All About 90 Mortgages

90 mortgages, or better known as 90% loan to value mortgages, are loans that cover 90 percent of property value.  This means if a house is worth $200,000, the 90% mortgage is $180,000.

The 90% loan to value mortgages can be granted either by purchasing a house where you pay a down payment of 10% or to remortgage your old house.

Basically, you will have take into consideration the importance of equity to both parties–lenders and borrowers.  The 10% margin, the difference between the purchase price and the value of the mortgage loan you have against the property when you get the 90% mortgage, is termed as equity.  It is the price that you have accumulated for your home.  If you have plans of disposing your house, this is the total value of the money you will receive.

In case that the property of the house will have a lesser value than the full amount of the mortgage borrowing versus your property, this is what you call negative equity.  You have a payable more than the price of your property and it will be a liability instead of an asset.

What will be the issue if you will have a negative equity?  This will have a risk for the two parties—lender and borrower.  The lender will definitely have legally binding charge on the property as soon as they give you the mortgage loan.  In case that you fail to settle your mortgage payable, the lender will have the right take over on your property and sell it to be payoff the debt.  If the property has a lower value than the mortgage, it will have to recoup the full mortgage borrowed and can experience a loss.  The equity in a house is the security of the lenders from the risk of lending.

On the other hand, the drawback for your side, as the borrower, will have to deal with the fact that you will not be able to sell your house.  As much as you wanted to, you are not allowed since you still owe the lender.  If you have enough resources to pay off everything that is the time you can dispose your property.

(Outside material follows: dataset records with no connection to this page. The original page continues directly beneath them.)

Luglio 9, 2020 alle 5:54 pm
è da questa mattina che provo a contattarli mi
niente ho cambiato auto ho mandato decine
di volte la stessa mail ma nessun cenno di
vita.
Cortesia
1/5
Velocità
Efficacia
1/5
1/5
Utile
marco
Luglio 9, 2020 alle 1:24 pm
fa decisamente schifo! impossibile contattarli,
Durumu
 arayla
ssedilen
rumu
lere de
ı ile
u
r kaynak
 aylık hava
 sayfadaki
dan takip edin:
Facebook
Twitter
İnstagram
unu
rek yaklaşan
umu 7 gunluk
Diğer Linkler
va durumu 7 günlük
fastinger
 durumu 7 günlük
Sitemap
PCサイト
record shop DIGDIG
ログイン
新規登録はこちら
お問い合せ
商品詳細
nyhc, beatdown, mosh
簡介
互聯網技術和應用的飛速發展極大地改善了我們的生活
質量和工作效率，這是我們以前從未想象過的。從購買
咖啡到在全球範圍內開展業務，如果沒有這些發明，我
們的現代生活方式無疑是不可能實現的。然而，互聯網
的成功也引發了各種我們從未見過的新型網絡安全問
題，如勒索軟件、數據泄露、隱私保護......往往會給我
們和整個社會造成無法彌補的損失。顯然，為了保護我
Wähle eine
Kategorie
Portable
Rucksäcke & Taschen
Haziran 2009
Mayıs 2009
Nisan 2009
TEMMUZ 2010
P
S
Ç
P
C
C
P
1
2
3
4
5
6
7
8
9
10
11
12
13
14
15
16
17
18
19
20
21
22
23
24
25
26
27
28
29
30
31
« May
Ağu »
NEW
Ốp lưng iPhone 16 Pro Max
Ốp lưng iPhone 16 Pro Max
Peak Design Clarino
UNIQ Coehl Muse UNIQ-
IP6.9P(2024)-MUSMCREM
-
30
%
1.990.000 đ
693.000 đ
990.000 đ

Prior to the credit crunch, 90% mortgages were offered.  When the housing market was heading upwards, there was a decrease in number, it was relatively low.  The margin of equity will shoot up while the other goes down.  But because of the credit crunch, the market boomed and the prices of the property dropped.

Engaging in home buying process is difficult.  It is actually a complicated process that you should understand first before you enter into it.  95% mortgages have been the best option for first time home buyers.  These people want to have something worthwhile doing and see the fruits of their labor.  Through home acquisition, you get to see your hard work and determination in your work.  And by choosing the right mortgage option, materializing your plan of buying your dream house is so easy.